Smarter Lighting
- NORA FERRUZZA – Op-Ed
Every year, my family and I drive out to a big, open field in the Adirondacks we call the “Pixie Field.” We lay back and stare up at the sky, and every time, without a telescope, I can see the entire Milky Way. A week later, back in my Rochester backyard, I look up at a dozen faint stars through a washed-out orange glow. Where our galaxy should be, there is just a black void of darkness.
This vibrant, star-filled sky is replaced by the glare of wasted light. We have been told that constant illumination is the price of safety but I question whether it is a price worth paying or if it is even effective. Recently, right under our porch lights, my mother’s car was broken into in our own driveway. Her response was to install an even bigger, brighter light. Today, our communities are stuck in a cycle: the problem occurs despite our flawed solution, yet we add to the flaw. Rochester is lit up every night, yet our crime rates don’t reflect a city made safe by the light. Specifically, studies on this topic have found inconsistent evidence that this glaring lighting has a great effect on reducing crime.

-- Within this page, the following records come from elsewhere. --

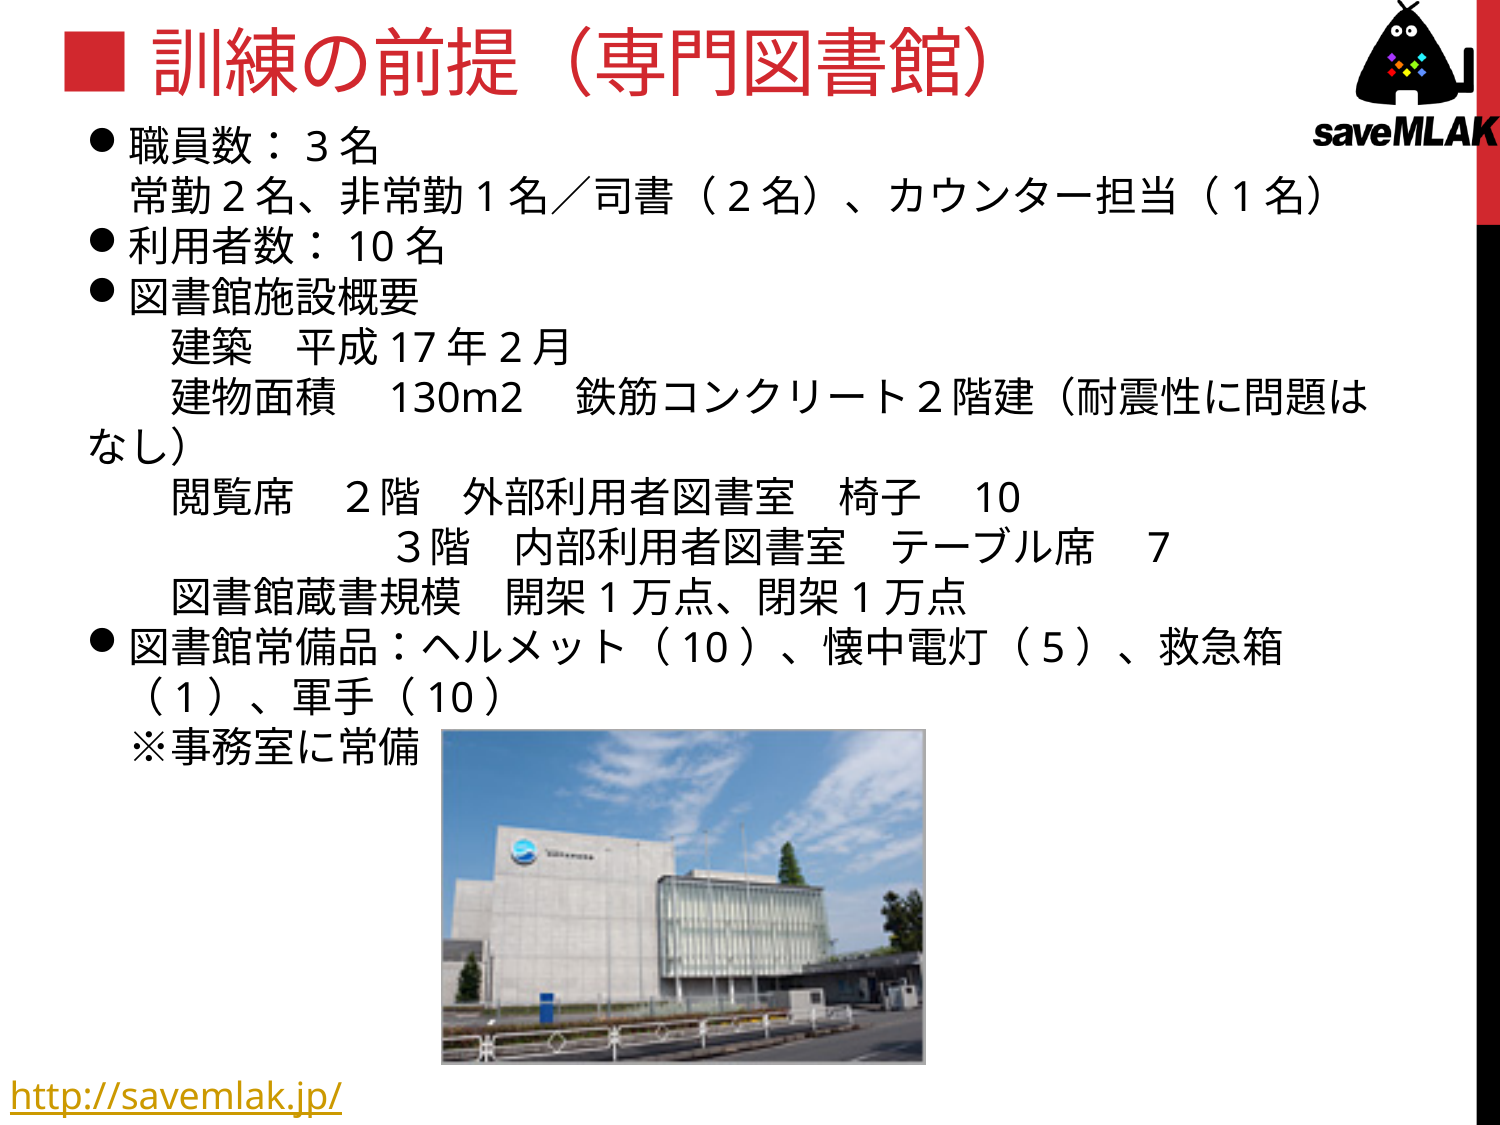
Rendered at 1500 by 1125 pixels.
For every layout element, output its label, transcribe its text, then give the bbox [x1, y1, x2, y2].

text_box http://savemlak.jp/ [0, 1064, 358, 1125]
picture [1313, 0, 1500, 146]
text_box 職員数：3名 常勤2名、非常勤1名／司書（2名）、カウンター担当（1名） 利用者数：10名 図書館施設概要 建築 平成17年2月 建物面積 130m2 鉄筋コンクリート２階建（耐震性に問題はなし） 閲覧席 ２階 外部利用者図書室 椅子 10 ３階 内部利用者図書室 テーブル席 7 図書館蔵書規模 開架1万点、閉架1万点 図書館常備品：ヘルメット（10）、懐中電灯（5）、救急箱（1）、軍手（10） ※事務室に常備 [71, 112, 1407, 778]
picture [440, 728, 926, 1065]
title ■訓練の前提（専門図書館） [42, 40, 1281, 114]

This current approach to outdoor lighting is not only a profound policy failure, but it has a broader range of issues and hidden costs. For example, the International Dark-Sky Association estimated that at least 30% of all outdoor lighting in the U.S. is wasted, costing the country $3.3 billion and releasing 21 million tons of carbon dioxide annually. Not only is this problem an environmental drain, it causes many ecological consequences. In North America alone, studies show that artificial lights cause up to 1 billion fatal building collisions for migratory birds each year. The constant light is also a key driver of the “insect apocalypse,” disrupting pollination cycles we all depend on. The harm is also not exclusive to animals and insects, with the blue light from modern LED’s disrupting humans circadian rhythms by suppressing melatonin. Specifically the World Health Organization found that overnight shift work, with its constant light exposure, is classified as a probable carcinogen: showing how this problem is not limited to only sleep disruption.

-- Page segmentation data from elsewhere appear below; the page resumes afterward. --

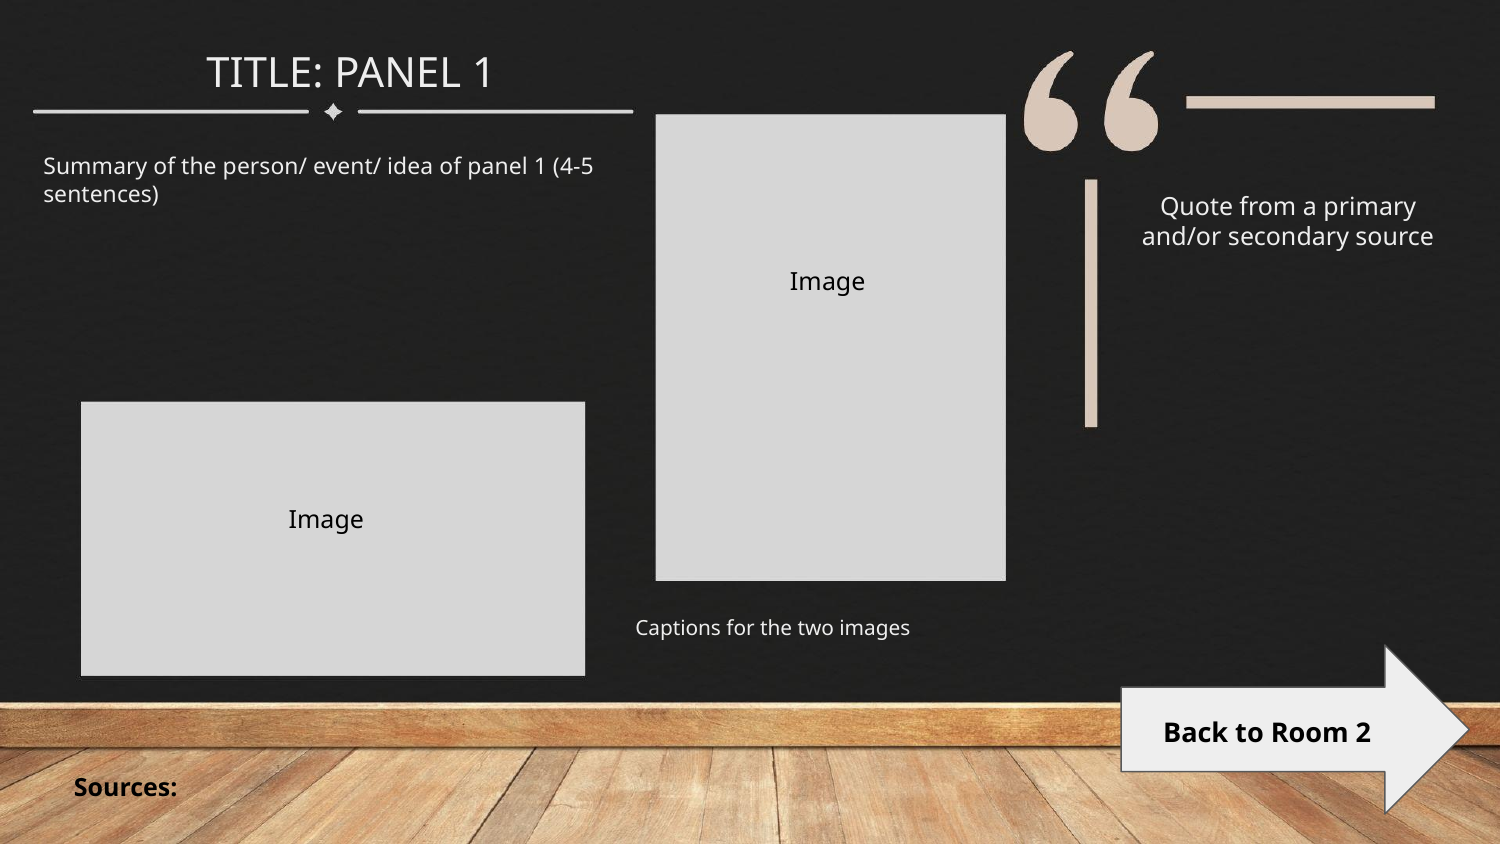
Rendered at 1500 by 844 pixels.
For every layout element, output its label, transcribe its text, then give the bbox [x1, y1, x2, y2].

picture [0, 0, 1500, 844]
text_box Captions for the two images [620, 599, 1060, 680]
text_box TITLE: PANEL 1 [19, 30, 683, 95]
text_box Back to Room 2 [1148, 700, 1411, 764]
text_box Summary of the person/ event/ idea of panel 1 (4-5 sentences) [28, 136, 625, 376]
text_box [1121, 645, 1470, 815]
text_box Quote from a primary and/or secondary source [1121, 175, 1456, 256]
text_box Sources: [58, 756, 689, 822]
text_box Image [151, 488, 502, 568]
text_box Image [652, 250, 1003, 331]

Why do we continue to support this broken system of lighting up our beloved earth if the costs are so drastic? Firstly, many well meaning citizens and community groups advocate for more light on the sincere grounds of fear for public safety. Meanwhile, large utility companies and lighting manufacturers like Signift and Acuity Brands profit from this status quo by selling more energy and fixtures. Through lobbying efforts, these corporate interests maintain the outdated municipal codes that favor their bright ineffective products. No innovation here is rewarded, creating an injustice both socially and environmentally. Individual homeowners are encouraged to adopt ecofriendly energy practices while large commercial entities operate with impunity. Additionally, zoning laws often concentrate the worst sources of light pollution, such as highways and industrial zones, near lower-income neighborhoods, while affluent areas often get better, smarter, lighting. This places a disproportionate health and quality-of-life burden on already challenged communities.

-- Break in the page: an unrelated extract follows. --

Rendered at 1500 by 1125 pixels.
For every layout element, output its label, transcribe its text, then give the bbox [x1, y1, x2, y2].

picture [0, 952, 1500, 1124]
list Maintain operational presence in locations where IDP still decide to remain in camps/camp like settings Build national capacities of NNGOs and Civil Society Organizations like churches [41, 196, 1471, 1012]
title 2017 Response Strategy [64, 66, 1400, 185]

This multifaceted problem is not unsolvable. A smarter future is achievable now without the need for any technological miracle, as we already have access to the technologies that can widely improve this issue. Our communities would have to adapt three new principles: shield all lights to direct them downward, use warmer amber-hued color temperatures, and implement smart controls like timers and motion sensors. Of course, this large scale retrofit is inevitably costly. However, the economics can be redesigned. A municipality like Rochester could partner with an illumination provider that could cover the upfront costs of installing this smart, dark-sky-friendly technology across the city. The provider could then be paid back over two decades from the share of the energy savings the new system generates. Because these technologies can reduce energy use by up to eighty percent, the project would save taxpayer money from its inception. To address the existing inequities, this rollout could be mandated to begin in neighborhoods with the oldest infrastructure and those that have historically been underserved.
The choice of this upgrade is not between safety and darkness. It is about moving beyond a forceful approach to a more intelligent and holistic one. This is about an upgrade that creates a future where our streets are safer because the light is better designed, not just brighter. To reclaim our human deserved access to the night sky is both an environmental and health imperative, but it is also a reclamation of our heritage. By implementing smarter, more equitable lighting solutions, we can create our community into a place that is more sustainable, just, and a place where any of us can walk into our own backyard, look up, and see where we are in the universe.
Nora Ferruzza is a student at the University of Rochester.